Task statement
Copy out the part of the pollinator text that opens with the words containing "In Canada, our" and closes with "are not blooming.", substituting "raspberries" for every "blueberries".
*** Opening of Exercise text ***
In Canada, our key pollinators are 
bees, butterflies, and moths.
(Photo: Richard Duplain)

The main cause of population decline in wild pollinators such as butterflies, moths, and bees is loss of habitat and forage through urbanization and industrial farming. The very weeds that we industriously zap with herbicides provide alternative food to the wild pollinators on which the production of crops, such as our strawberries, apples, blueberries, and squash, depends. The solution to this problem is to provide nectar-bearing flowers and blossoming bushes as a continuous source of nectar and pollen throughout the growing season. If we wish to have blueberries, our bees must have a source of food to keep them going when the blueberries are not blooming.

In our urban home gardens we can provide a variety of native perennials, a mini wildflower meadow area, and indigenous fruit bushes such as hawthorn, American mountain ash, chokecherry, elderberry, honeysuckle, and high-bush cranberry that bloom and blossom at different times, heights, and shapes over the spring and summer. Click here for a database of plants native to New Brunswick, many of which are available at your local garden centre.
*** Close of Exercise text ***
*** Opening of Record set ***
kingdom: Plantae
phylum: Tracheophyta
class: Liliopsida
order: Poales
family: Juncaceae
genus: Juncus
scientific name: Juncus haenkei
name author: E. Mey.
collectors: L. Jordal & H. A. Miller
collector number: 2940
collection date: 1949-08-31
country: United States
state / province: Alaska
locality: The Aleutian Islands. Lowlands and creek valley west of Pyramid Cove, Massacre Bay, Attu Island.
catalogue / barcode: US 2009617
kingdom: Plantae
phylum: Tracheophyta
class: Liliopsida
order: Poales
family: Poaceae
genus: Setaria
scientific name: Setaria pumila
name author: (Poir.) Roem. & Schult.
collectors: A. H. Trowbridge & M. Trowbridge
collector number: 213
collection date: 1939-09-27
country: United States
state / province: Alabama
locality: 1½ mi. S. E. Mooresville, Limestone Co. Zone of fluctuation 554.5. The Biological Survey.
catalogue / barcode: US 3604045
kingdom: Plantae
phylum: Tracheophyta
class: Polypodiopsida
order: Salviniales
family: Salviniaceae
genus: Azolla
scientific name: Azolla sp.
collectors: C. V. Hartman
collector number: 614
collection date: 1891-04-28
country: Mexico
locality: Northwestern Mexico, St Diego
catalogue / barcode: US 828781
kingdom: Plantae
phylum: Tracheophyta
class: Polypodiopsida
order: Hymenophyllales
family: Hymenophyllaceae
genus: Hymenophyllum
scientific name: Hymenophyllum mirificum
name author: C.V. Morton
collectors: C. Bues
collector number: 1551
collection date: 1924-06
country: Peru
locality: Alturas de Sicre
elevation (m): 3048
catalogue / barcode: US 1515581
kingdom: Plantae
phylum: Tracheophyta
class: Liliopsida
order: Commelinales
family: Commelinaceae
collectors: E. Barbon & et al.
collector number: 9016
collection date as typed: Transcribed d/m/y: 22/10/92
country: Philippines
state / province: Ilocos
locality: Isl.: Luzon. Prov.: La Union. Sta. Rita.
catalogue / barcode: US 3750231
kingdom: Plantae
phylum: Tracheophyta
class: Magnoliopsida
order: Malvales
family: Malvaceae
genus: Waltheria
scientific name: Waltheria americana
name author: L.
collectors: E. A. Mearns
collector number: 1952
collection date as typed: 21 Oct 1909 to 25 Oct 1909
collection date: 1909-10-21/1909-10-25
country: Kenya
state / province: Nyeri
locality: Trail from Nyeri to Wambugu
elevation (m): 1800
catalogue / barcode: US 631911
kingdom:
*** Close of Record set ***
Exercise solution
In Canada, our key pollinators are 
bees, butterflies, and moths.
(Photo: Richard Duplain)

The main cause of population decline in wild pollinators such as butterflies, moths, and bees is loss of habitat and forage through urbanization and industrial farming. The very weeds that we industriously zap with herbicides provide alternative food to the wild pollinators on which the production of crops, such as our strawberries, apples, raspberries, and squash, depends. The solution to this problem is to provide nectar-bearing flowers and blossoming bushes as a continuous source of nectar and pollen throughout the growing season. If we wish to have raspberries, our bees must have a source of food to keep them going when the raspberries are not blooming.